Their rotary tables are "built to a price" - they are perfectly serviceable items, but don't expect to find any signs of ball bearings, or even bronze bearings for that matter. Interestingly enough, the exploded diagram in the user manual that comes with the table shows ball races on the worm shaft & on the table spindle, but in reality they are plain steel-on-cast iron or cast iron-on-cast iron bearings. Hence, the action is not as free as it can be on better constructed tables.
Chester do a 6" table that is externally very similar to the HV6 (& similar price) but actually does use ball races.
You unscrew one cap head screw retaining the handwheel, remove the handwheel & its key, screw the dividing plate onto the boss behind the handwheel (3 M5 screwholes already drilled/tapped), attach the fingers & indexing arm, and off you go.
I have Vertex rotary table and Vertex dividing head.

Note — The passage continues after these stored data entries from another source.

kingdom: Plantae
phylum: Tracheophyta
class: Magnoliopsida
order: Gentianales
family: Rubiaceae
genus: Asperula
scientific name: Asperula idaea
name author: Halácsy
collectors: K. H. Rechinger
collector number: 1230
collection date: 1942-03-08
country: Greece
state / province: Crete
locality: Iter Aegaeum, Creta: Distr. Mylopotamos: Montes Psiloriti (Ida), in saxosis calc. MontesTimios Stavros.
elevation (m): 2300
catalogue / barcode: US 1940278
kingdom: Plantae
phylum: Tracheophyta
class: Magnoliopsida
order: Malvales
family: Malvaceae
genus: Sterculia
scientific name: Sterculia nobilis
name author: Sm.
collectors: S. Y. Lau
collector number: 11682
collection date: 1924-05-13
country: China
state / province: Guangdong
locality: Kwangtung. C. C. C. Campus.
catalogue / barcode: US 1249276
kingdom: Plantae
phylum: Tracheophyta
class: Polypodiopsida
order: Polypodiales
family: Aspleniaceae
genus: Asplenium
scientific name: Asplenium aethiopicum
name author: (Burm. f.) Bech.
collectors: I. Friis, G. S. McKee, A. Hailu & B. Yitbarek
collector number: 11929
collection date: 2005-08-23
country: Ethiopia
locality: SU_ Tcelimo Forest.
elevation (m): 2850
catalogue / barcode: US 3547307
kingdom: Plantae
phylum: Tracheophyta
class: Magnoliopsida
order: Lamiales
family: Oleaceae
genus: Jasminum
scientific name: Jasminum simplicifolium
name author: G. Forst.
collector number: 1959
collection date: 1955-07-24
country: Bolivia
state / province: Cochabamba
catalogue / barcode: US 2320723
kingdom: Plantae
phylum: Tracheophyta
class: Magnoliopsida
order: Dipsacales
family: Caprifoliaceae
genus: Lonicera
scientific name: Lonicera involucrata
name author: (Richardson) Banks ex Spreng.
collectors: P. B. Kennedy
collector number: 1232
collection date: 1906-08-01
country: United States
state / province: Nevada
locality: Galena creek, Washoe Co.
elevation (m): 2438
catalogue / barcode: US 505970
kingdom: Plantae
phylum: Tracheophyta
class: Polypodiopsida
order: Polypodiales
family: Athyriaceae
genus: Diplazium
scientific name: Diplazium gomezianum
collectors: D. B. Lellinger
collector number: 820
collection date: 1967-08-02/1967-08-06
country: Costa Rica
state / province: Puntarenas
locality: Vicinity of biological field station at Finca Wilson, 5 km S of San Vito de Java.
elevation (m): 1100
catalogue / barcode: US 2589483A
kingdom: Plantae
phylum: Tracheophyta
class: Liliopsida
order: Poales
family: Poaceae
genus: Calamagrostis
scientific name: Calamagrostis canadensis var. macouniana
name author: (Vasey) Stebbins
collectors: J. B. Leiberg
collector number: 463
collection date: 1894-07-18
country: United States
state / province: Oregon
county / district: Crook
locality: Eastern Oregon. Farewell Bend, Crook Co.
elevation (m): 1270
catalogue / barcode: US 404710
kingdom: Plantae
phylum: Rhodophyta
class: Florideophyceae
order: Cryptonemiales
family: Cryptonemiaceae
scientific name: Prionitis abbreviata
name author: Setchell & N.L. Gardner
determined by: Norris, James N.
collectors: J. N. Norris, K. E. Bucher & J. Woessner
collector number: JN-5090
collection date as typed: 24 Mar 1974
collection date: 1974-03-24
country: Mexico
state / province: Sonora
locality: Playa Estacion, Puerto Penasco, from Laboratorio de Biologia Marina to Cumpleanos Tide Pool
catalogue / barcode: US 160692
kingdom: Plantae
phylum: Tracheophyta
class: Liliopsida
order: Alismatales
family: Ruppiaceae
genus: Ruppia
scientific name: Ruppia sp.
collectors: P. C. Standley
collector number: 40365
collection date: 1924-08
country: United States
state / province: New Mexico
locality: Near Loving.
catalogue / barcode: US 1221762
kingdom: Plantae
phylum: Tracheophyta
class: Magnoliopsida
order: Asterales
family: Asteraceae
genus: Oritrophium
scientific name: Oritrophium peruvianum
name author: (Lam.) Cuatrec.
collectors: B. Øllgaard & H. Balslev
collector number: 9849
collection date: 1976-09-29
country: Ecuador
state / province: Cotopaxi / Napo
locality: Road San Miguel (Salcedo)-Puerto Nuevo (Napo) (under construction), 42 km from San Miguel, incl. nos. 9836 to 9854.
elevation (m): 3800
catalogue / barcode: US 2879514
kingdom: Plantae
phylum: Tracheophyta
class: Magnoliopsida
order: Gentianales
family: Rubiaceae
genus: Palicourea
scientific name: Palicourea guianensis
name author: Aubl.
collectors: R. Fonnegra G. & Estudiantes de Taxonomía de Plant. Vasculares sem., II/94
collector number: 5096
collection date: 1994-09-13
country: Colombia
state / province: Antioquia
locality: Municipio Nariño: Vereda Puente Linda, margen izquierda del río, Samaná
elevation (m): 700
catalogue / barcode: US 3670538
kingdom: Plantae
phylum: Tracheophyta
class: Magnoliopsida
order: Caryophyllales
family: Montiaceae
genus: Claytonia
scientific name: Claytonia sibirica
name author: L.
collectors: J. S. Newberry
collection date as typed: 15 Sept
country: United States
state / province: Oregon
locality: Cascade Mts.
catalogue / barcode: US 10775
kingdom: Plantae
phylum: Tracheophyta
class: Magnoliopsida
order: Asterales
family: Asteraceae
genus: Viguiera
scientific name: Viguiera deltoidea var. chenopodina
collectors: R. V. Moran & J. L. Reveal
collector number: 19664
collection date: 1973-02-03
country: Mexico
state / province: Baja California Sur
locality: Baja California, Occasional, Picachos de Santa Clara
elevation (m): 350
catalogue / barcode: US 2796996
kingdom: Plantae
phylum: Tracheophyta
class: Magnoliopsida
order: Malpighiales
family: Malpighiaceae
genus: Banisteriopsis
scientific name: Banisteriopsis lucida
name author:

For my modelling use both have been more than adequate. However I did find the tailstock unit that came with the dividing head was not able to be set to the true centre and needed a whisker off the base to lower it.
The rotary table can be used for milling round profiles but I find that for best result the friction latches need to be just nipped and held like that otherwise the table is not quite as firm as I would like.
i suppose, for the price, it doesnt sound like a bad deal, with the limitations you have mentioned. i neglected to inquire about the tilting versions.. i imagine they are the same, only with a tilt mount.
i'd like to use them for making small splined shafts.. maybe the occasional reamer or countersink. probably little heavy milling of curved slots or contours.. sound plausible?
can you suggest an online source for Chester products, also? i'd like to have a look at them.